Dataset records:
begin

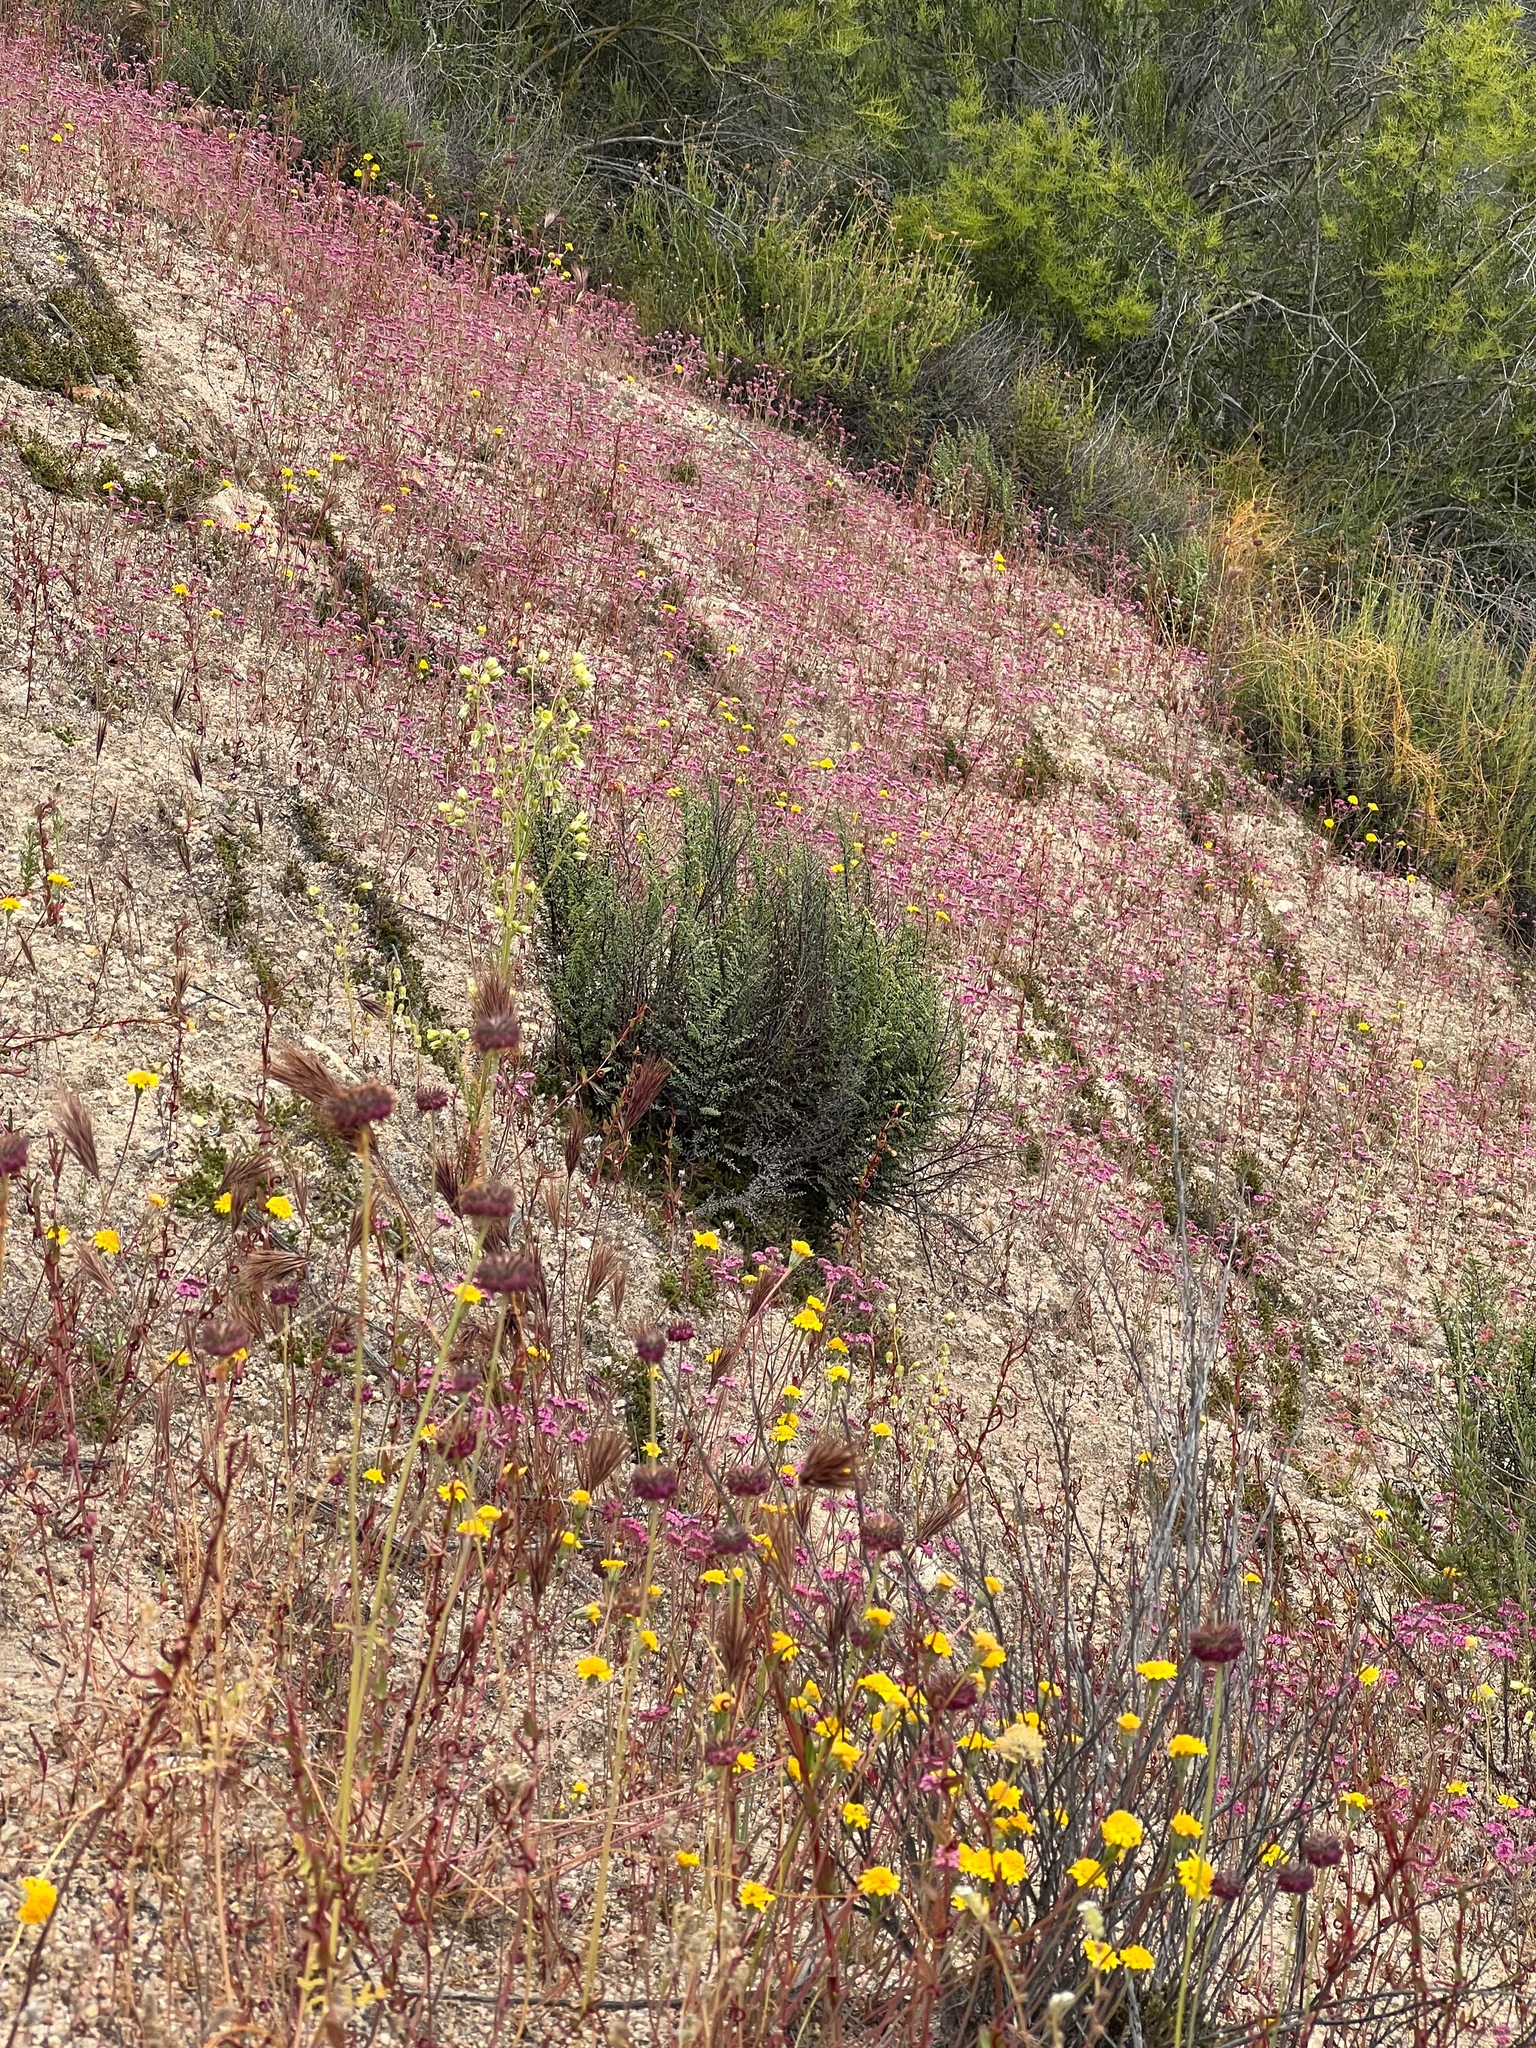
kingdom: Plantae
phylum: Tracheophyta
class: Magnoliopsida
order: Caryophyllales
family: Polygonaceae
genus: Chorizanthe
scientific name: Chorizanthe douglasii
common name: Douglas's spineflower
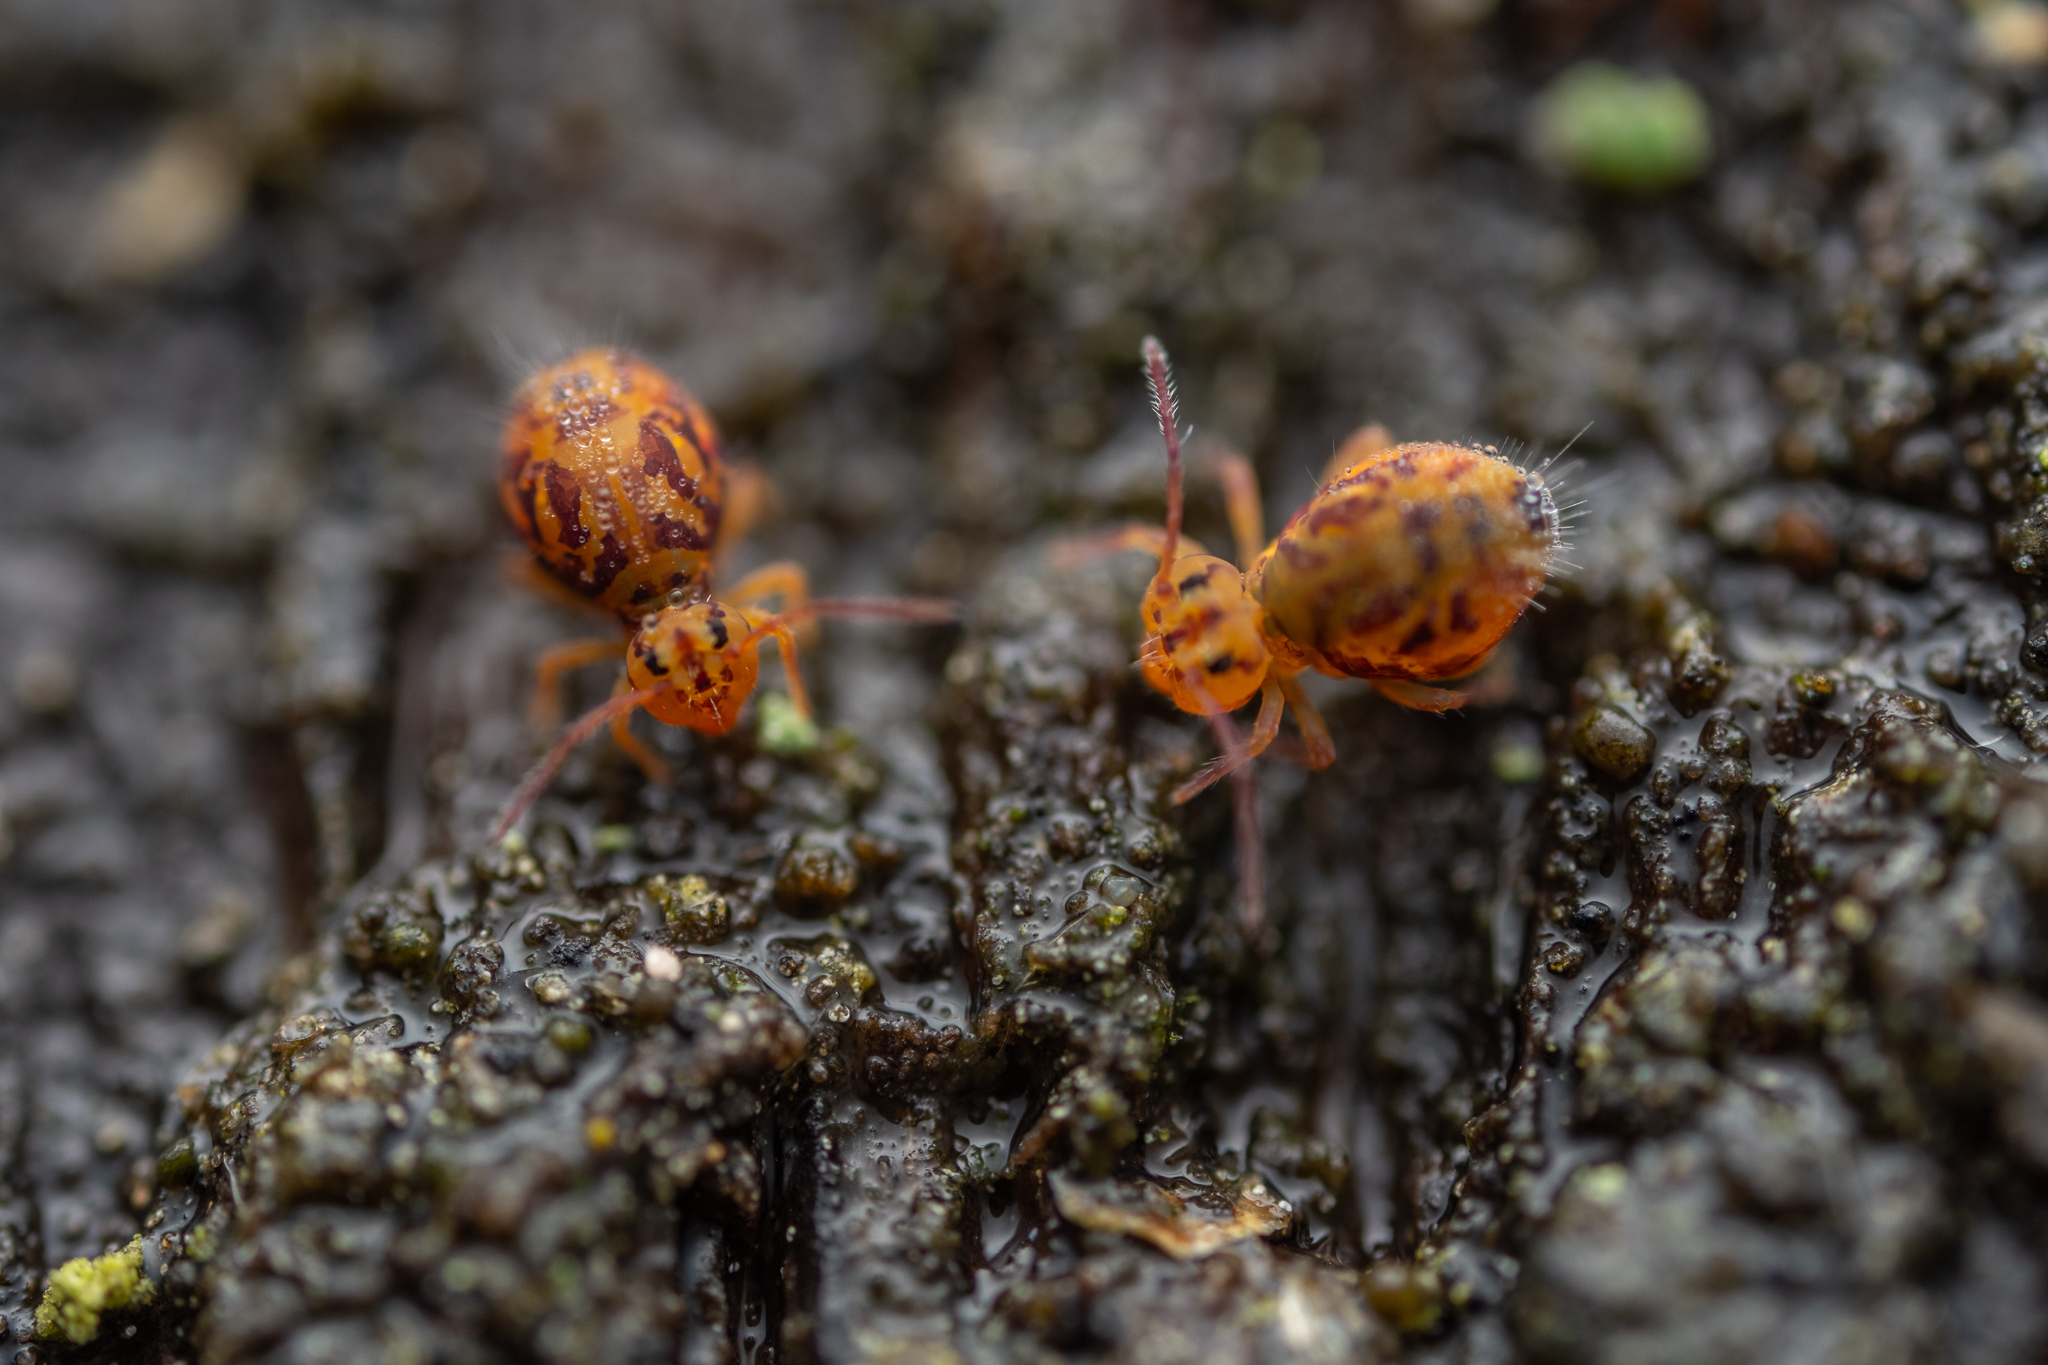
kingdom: Animalia
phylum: Arthropoda
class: Collembola
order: Symphypleona
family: Dicyrtomidae
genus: Dicyrtomina
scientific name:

end

__EXERCISE__.
Rewrite every line of the listing, switching "phylum" to "division" and keeping everything else the same. Leave the pictures out.

__EXPECTED OUTPUT__.
kingdom: Plantae
division: Tracheophyta
class: Magnoliopsida
order: Caryophyllales
family: Polygonaceae
genus: Chorizanthe
scientific name: Chorizanthe douglasii
common name: Douglas's spineflower
kingdom: Animalia
division: Arthropoda
class: Collembola
order: Symphypleona
family: Dicyrtomidae
genus: Dicyrtomina
scientific name:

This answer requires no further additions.